Walks Tall Woman…Hmmm. It seems I have been manifesting a replication of Walks
Tall Woman’s initial way of being in the world-a high level of pushing energy
and over activity followed by collapse and exhaustion. So what lessons can I take from her teaching
for moving through the last part of this cycle, as well as the next part of my
life? Can I bring a balance to my personal expectations and my drive to achieve,
with the faith of being in the present moment and being willing to listen and
act according to Divine Will? Can I become aware of my own inner rhythm rather
than falling prey to perfectionism and workaholism?

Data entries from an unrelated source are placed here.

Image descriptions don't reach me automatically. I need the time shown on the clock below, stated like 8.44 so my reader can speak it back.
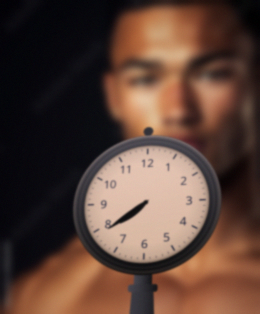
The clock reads 7.39
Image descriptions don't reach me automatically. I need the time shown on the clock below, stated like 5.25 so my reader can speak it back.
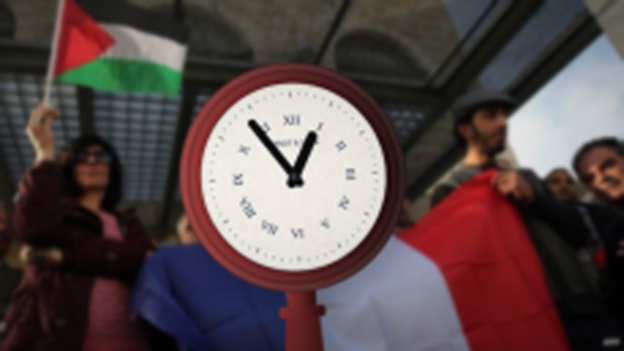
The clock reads 12.54
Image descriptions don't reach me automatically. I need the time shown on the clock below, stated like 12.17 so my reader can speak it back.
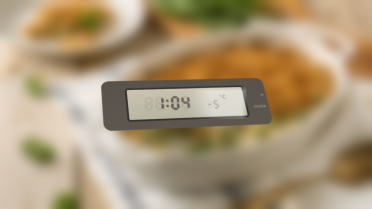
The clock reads 1.04
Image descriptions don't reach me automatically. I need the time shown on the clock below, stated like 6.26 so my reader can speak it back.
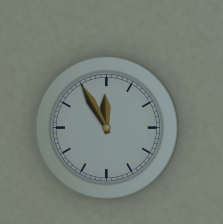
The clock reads 11.55
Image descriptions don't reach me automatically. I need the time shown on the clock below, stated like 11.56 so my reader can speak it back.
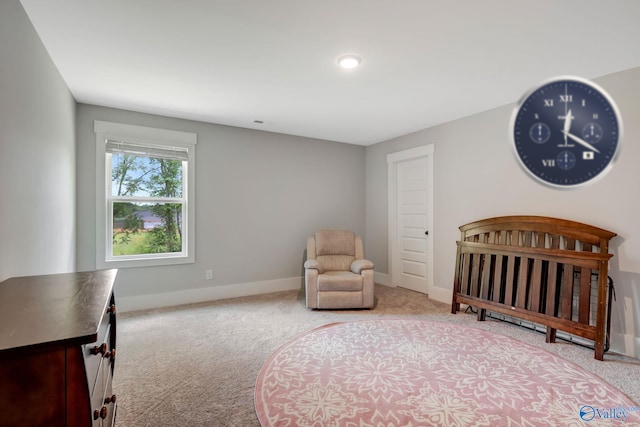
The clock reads 12.20
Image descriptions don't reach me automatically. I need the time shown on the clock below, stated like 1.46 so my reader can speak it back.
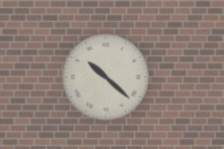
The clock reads 10.22
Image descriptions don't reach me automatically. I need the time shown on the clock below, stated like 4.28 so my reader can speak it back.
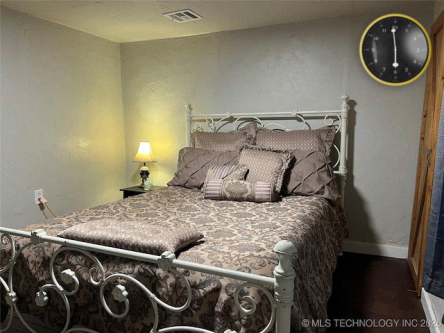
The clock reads 5.59
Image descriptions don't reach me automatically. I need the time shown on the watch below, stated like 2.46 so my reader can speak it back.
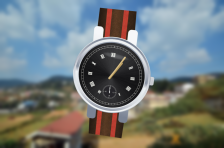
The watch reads 1.05
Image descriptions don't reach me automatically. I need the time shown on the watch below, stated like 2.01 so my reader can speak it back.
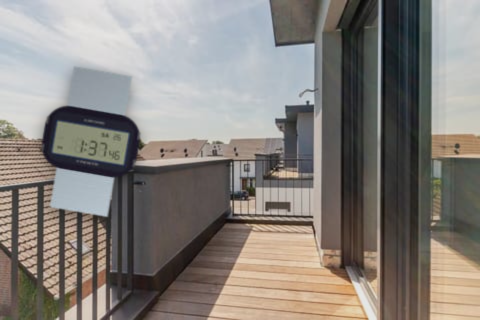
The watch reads 1.37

By taking time for myself, away from my partner, away from the pull of
holiday preparations, away from all that is not priority in my life, I can
achieve a state of balance. I am aware of needing to be clearer about the amount
and kind of alone time I truly need. There is a balance between alone time and
isolating. I need to learn to be aware
of my own physical rhythms and cycles. No longer having a menstrual flow to
remind me, what is the rhythm of this wise body? In my whole-person counseling
practice I walk with my clients as their guide and witness down the paths of
knowledge, hope, balance and change. In
my own life, I take the same paths, and I, too, need a witness and guide for my
own journey. While I already have these
guides in my life, I know I can use their skills and knowledge more fully than
I have to help me manifest my life more fully.

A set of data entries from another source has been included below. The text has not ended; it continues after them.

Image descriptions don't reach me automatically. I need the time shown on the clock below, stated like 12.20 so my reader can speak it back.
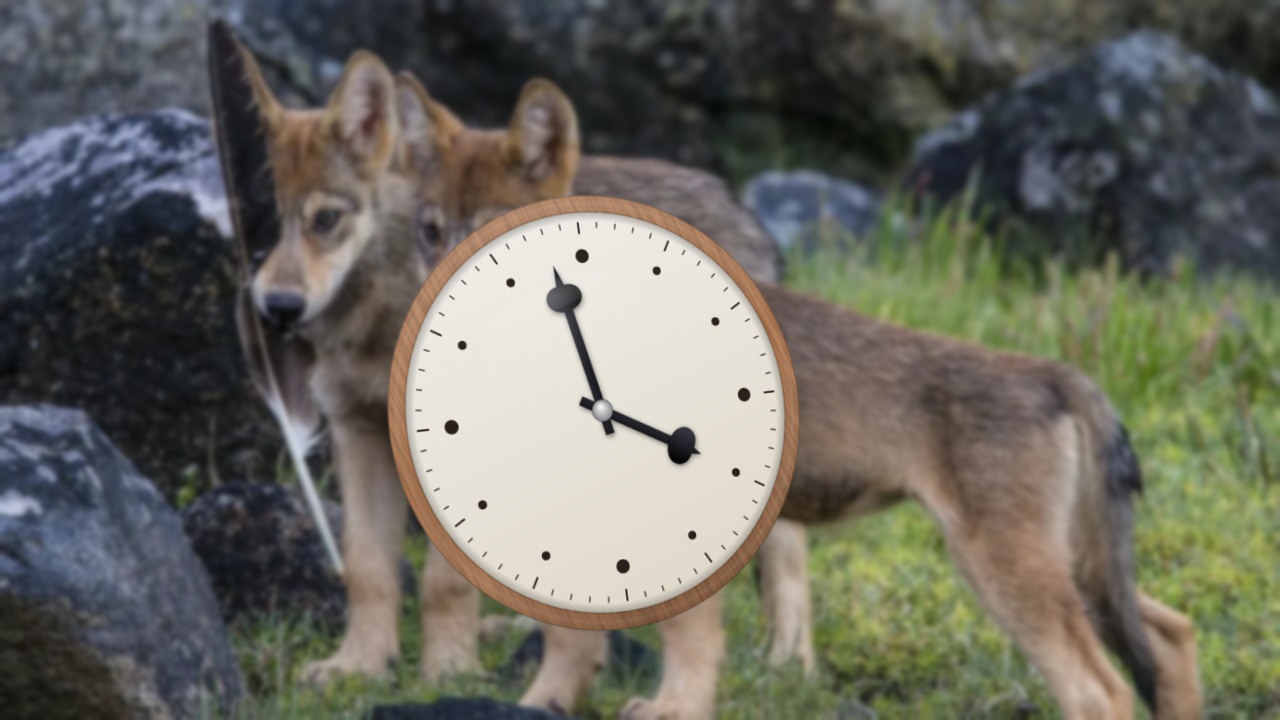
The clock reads 3.58
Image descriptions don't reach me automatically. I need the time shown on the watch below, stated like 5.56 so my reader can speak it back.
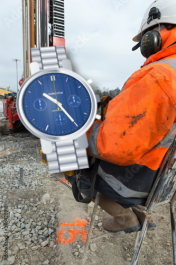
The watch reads 10.25
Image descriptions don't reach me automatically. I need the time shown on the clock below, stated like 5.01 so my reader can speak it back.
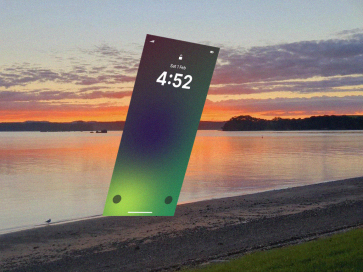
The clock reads 4.52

As I move into the waning phase of
this November Moon Cycle, I am not releasing new manifestations-that was last
month’s journey. I am, rather, releasing
an old pattern (several old patterns) and being observant of what comes forward
as a new way of being. I am reminded in
the Walks Tall Woman story that I, too, am called to lead by example. The nature of my work in all my roles calls
for this. I can laugh at myself as well,
knowing how I often lead by the example of my missteps and foibles.